Three Levels of Bokeh
Here are three examples adding different levels of bokeh in Portrait Mode on my iPhone. I took this selfie while I was shopping for a new pair of reading glasses. You don’t need to see the optometrist office background. So, I thought it was a perfect opportunity to blur it out. But how much bokeh is the right level?
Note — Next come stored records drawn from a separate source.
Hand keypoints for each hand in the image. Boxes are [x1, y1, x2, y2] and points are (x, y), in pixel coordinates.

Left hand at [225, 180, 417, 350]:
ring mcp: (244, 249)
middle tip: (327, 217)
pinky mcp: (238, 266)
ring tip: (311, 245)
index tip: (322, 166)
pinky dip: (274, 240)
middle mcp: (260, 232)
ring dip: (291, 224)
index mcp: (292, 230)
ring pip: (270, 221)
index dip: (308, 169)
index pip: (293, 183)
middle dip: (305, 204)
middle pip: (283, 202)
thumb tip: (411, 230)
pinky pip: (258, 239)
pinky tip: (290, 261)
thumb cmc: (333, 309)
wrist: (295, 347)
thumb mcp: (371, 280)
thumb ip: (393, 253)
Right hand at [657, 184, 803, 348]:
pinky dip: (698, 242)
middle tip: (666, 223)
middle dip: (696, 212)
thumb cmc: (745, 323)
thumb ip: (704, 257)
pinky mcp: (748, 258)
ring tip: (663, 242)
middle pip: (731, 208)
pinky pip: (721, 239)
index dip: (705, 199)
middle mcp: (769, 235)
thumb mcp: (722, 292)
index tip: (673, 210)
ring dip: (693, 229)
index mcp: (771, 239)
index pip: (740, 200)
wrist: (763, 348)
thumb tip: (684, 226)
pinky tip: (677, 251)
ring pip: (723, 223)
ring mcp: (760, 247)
You decide…

Lens Blur in Lightroom Classic
Adobe Lightroom Classic can perform the same bokeh trick with its new Lens Blur feature. In one click, you can create a depth map of your photo using Adobe Sensei. From that point, you can tinker further to adjust the scope of the blur.

Is It Cheating to Use AI to Improve your Photos?
The technology to digitally adjust your photos has been around for years. But some of the tricks were complex to pull off. The big change now is AI can do much of the same work for you with just a few clicks.

Should you feel like all of this is somehow cheating? Are you not really a good photographer, because you couldn’t originally capture your shot perfectly, and you need AI to save you?

Please.

If you’re a Luddite, maybe. Otherwise, this is simple technological progress.

Time to get on board and use some AI-oomph to make your photos shine brighter!